There are, however, provisions in Brazil that allow recognition of foreign decisions by the Superior Court of Justice, once legal requirements are fulfilled, but not recognition of processes themselves. The main requirements are:

  • a the decision must have been rendered by a competent court;
  • b the parties must have been duly summoned;
  • c the decision must be final, binding and unappealable and have all the requirements to be able to be enforced in the jurisdiction in which it was rendered;
  • d the decision must have been certified by a Brazilian Consul and sworn translated; and
  • e the decision must be in compliance with the Brazilian public policy, sovereignty and principles of morality.


The current economic and political crisis in Brazil, the volatility in the global market and the rise in corporate restructurings have had no impact on Brazil’s insolvency regime so far. However, these events have had significant impact on the analysis made by the courts when judging appeals related to insolvency proceedings, with stricter control over the companies. The most important amendments currently envisaged are:

  • a Legislative Bill No. 314/2014, which intends to alter the name of the BRL to the ‘Ramez Tebet Law’. It has already been approved by the Brazilian Senate and is currently in the Brazilian House of Representatives for analysis.
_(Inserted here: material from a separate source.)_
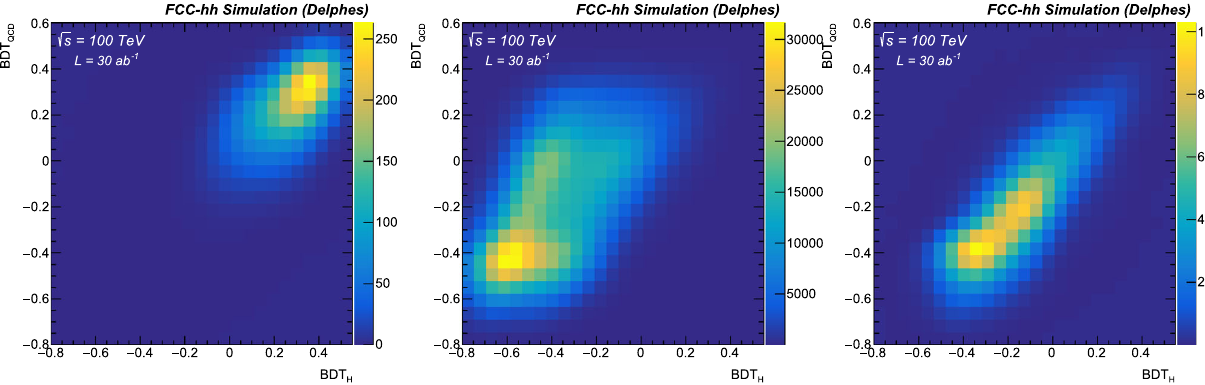
Fig. 6 Spectrum of SM signal ( a ), the QCD ( b ) and single Higgs ( c ) backgrounds in the (BDT H ,BDT QCD ) plane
Ramez Tebet was a former senator and participated significantly in the drafting of the BRL; and
  • b Legislative Bill No. 5587/2013, from the Brazilian House of Representatives, already sent to the Senate under No. 191/2015, which adds to the BRL a paragraph regulating the extension of the bankruptcy effects to affiliated companies and companies controlled by the debtor, when there is strong influence of a corporate economic group in the other, with the intention of harming creditors.


1 Luciana Faria Nogueira is a partner and Gabriela Martines Gonçalves is an associate at TozziniFreire Advogados.